▸ **AIM OF THE EXERCISE**:
Work out how many lines below contain the word "down", then give that number alone.
╭─ DATA PROVIDED
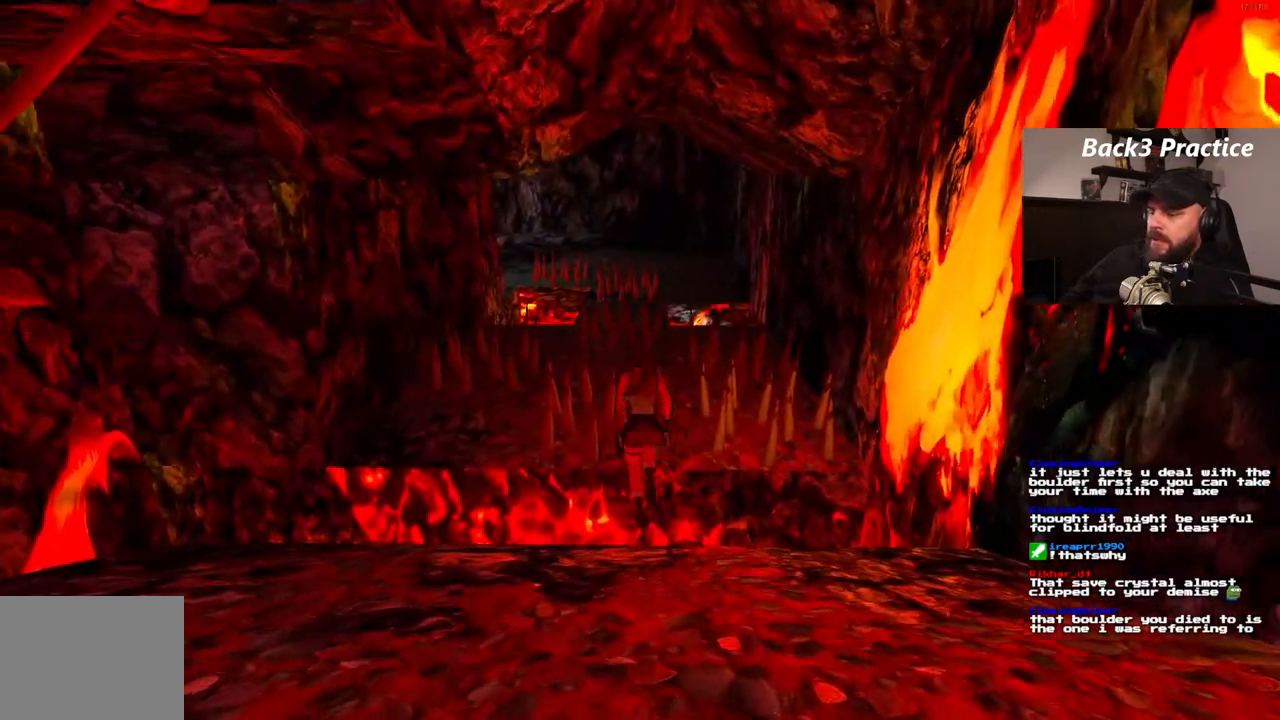
{"dt_ms": 500, "buttons": [], "left_stick": "center", "right_stick": "center", "events": [[167, "DPAD_LEFT", "down"], [350, "SQUARE", "up"], [467, "DPAD_LEFT", "up"], [500, "DPAD_UP", "up"]]}
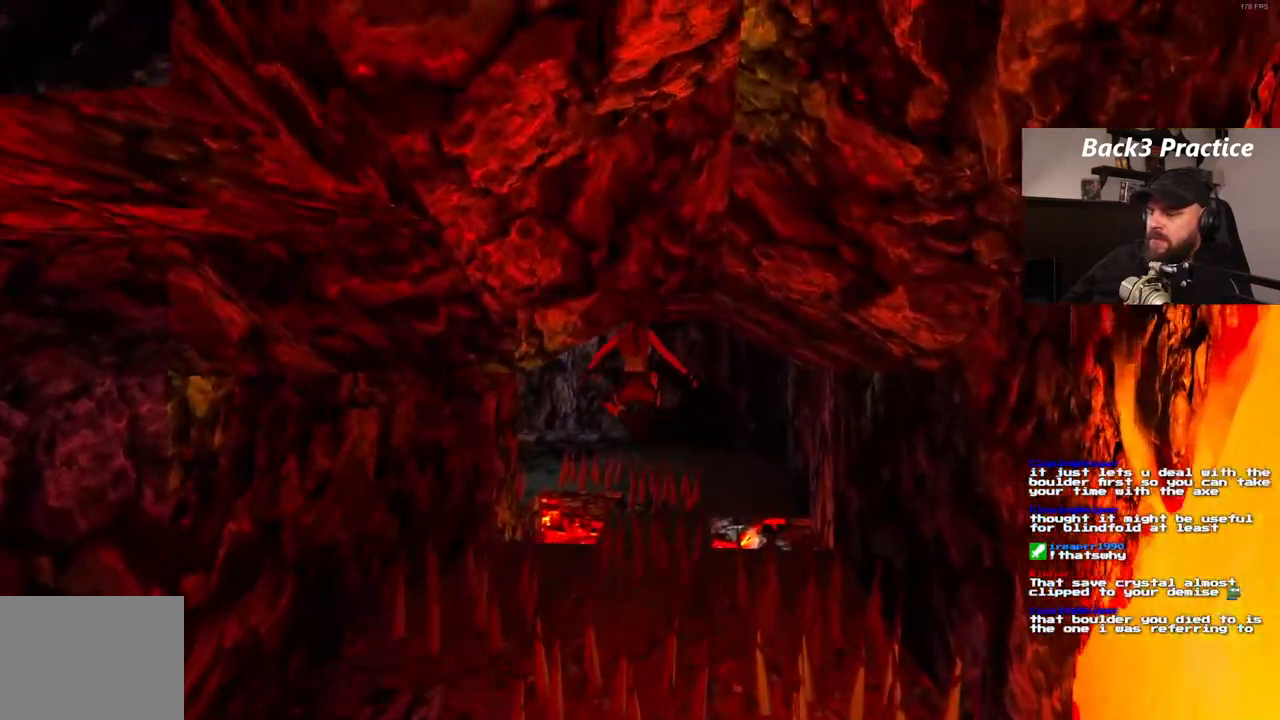
{"dt_ms": 500, "buttons": ["DPAD_RIGHT"], "left_stick": "center", "right_stick": "center", "events": [[233, "DPAD_RIGHT", "down"]]}
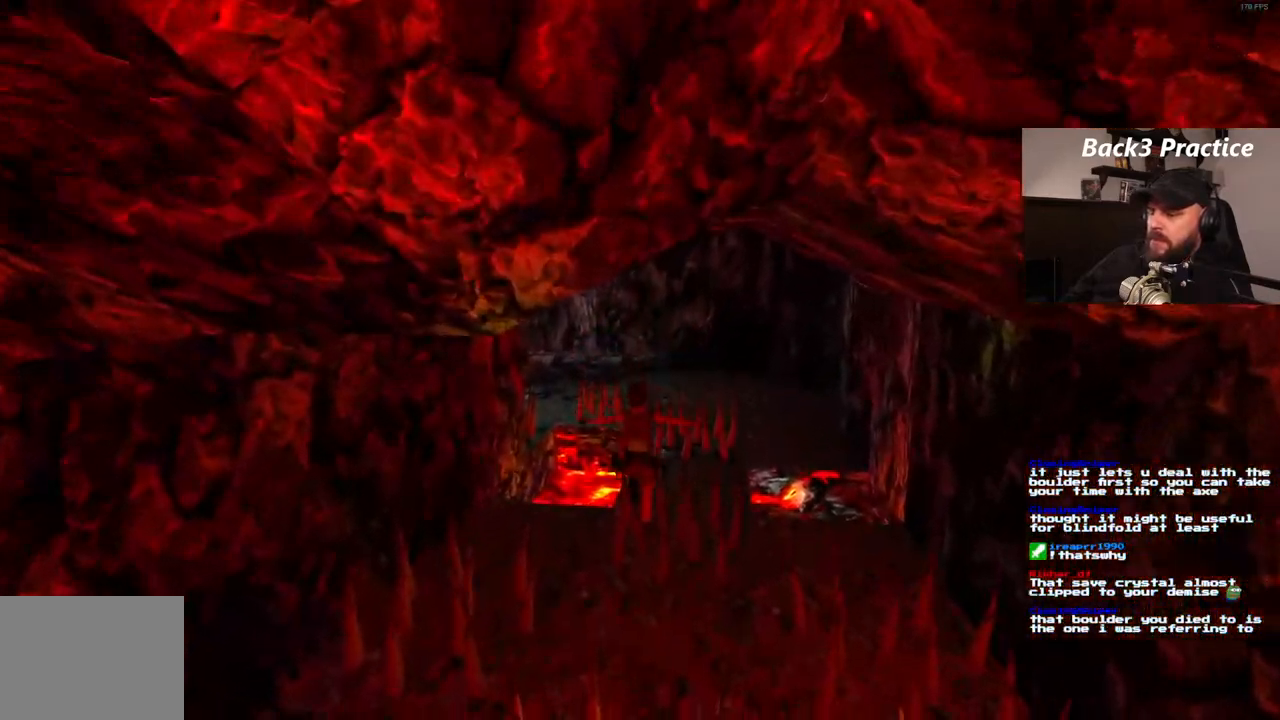
{"dt_ms": 500, "buttons": [], "left_stick": "center", "right_stick": "center", "events": [[100, "DPAD_RIGHT", "up"]]}
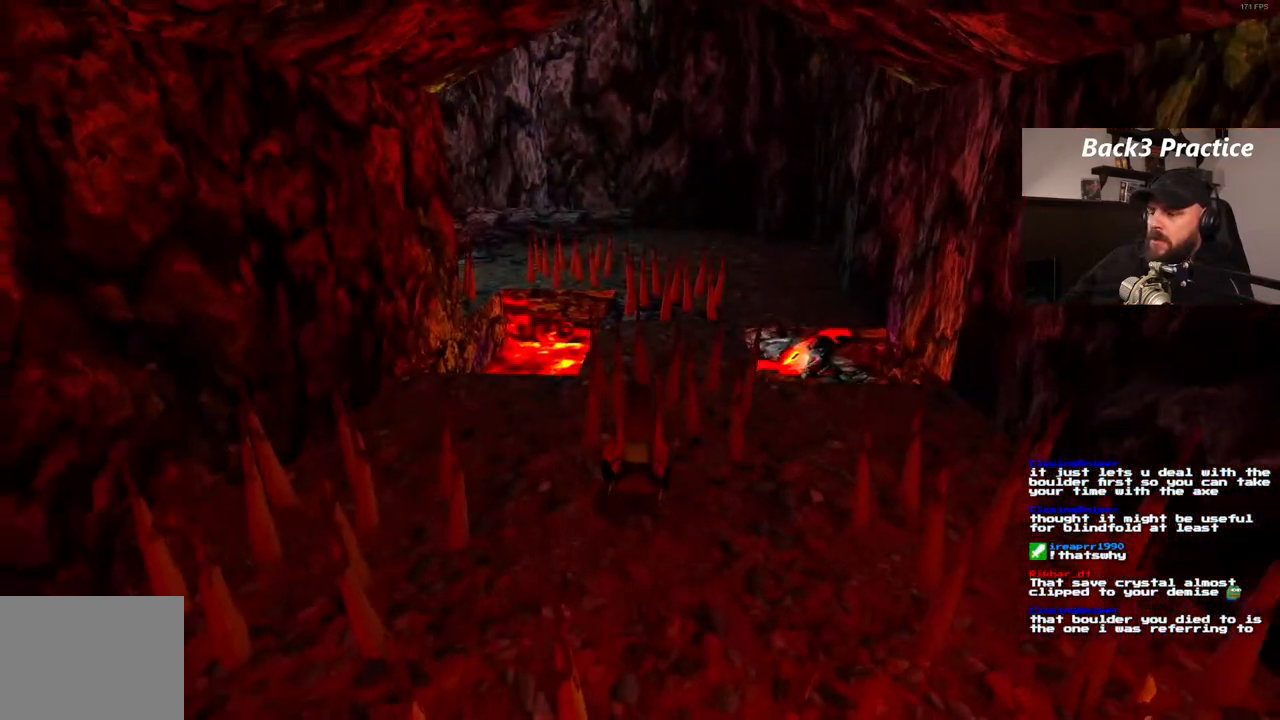
{"dt_ms": 500, "buttons": [], "left_stick": "center", "right_stick": "center", "events": []}
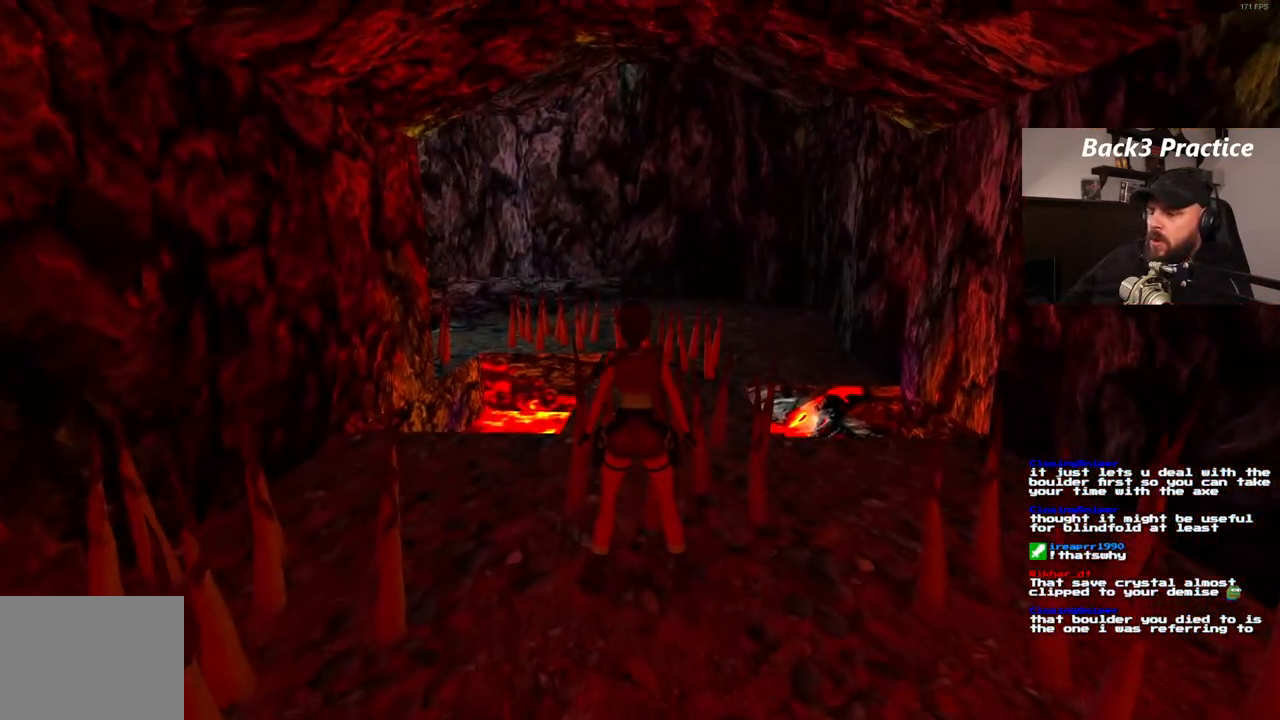
{"dt_ms": 500, "buttons": ["R1"], "left_stick": "center", "right_stick": "center", "events": [[217, "R1", "down"], [317, "DPAD_DOWN", "down"], [483, "DPAD_DOWN", "up"]]}
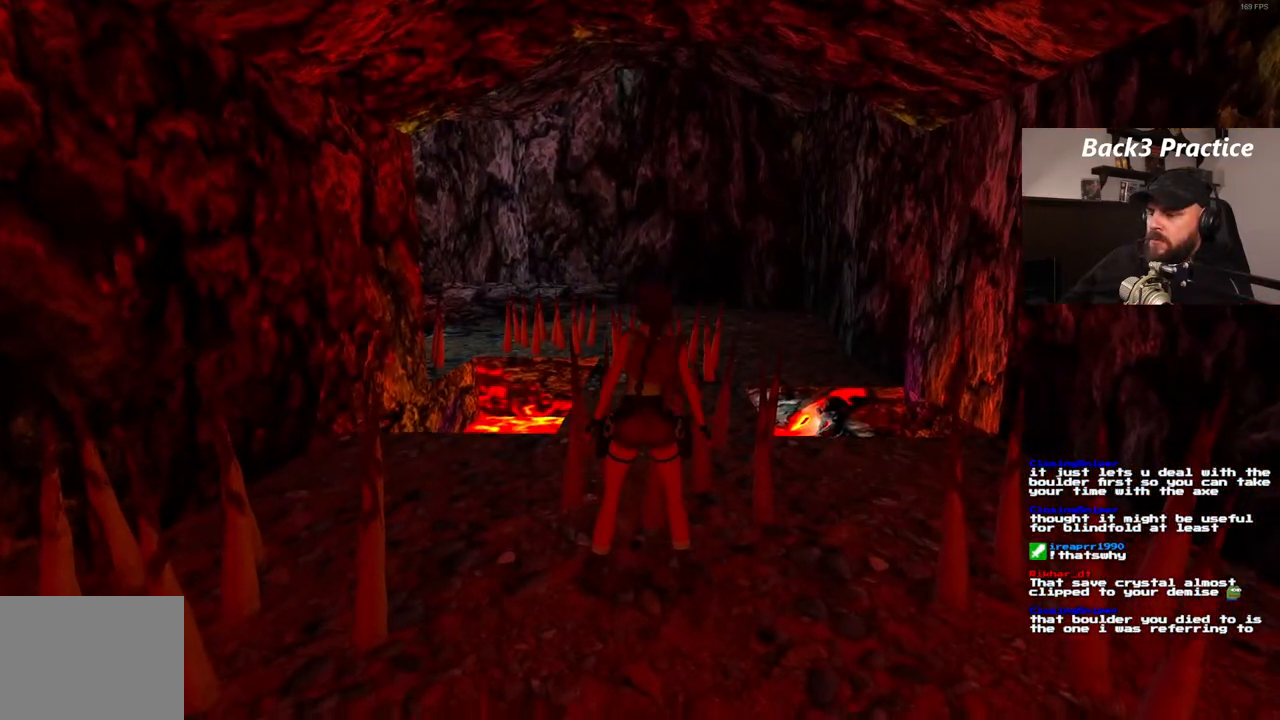
{"dt_ms": 500, "buttons": ["DPAD_LEFT"], "left_stick": "center", "right_stick": "center", "events": [[167, "R1", "up"], [267, "DPAD_LEFT", "down"]]}
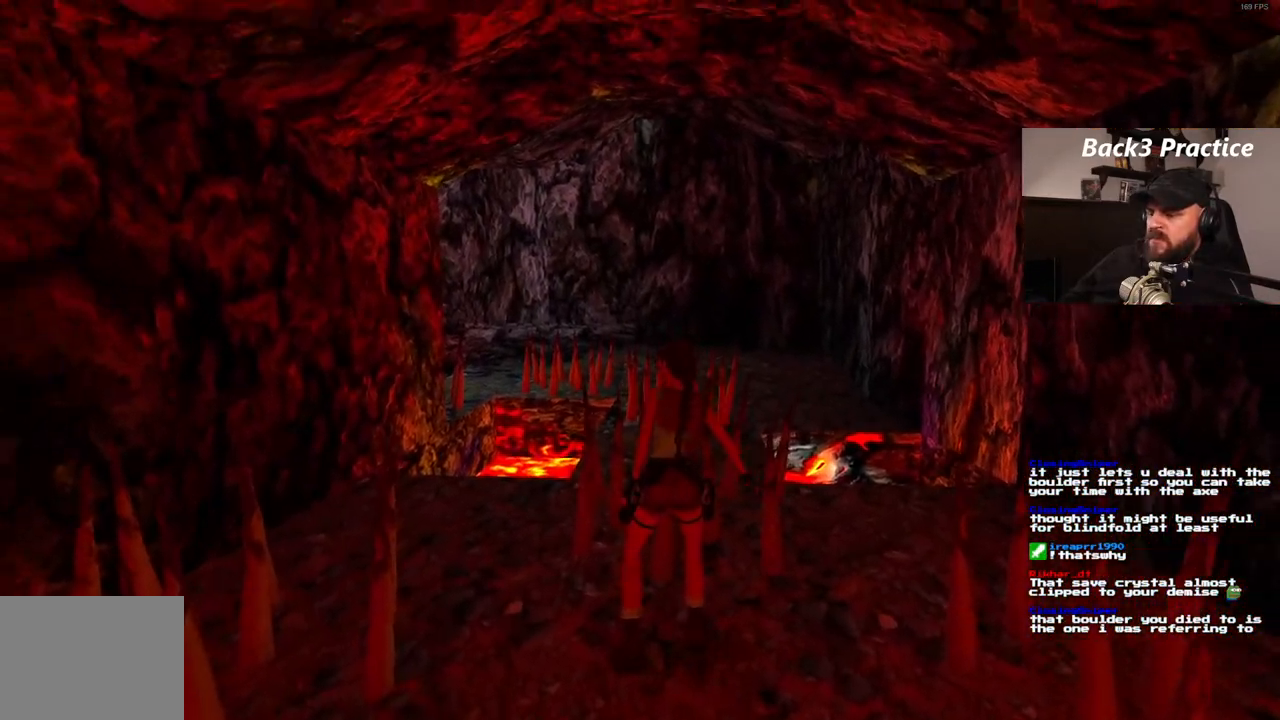
{"dt_ms": 500, "buttons": [], "left_stick": "center", "right_stick": "center", "events": [[67, "DPAD_LEFT", "up"]]}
╰─
▸ **SOLUTION BELOW**:
4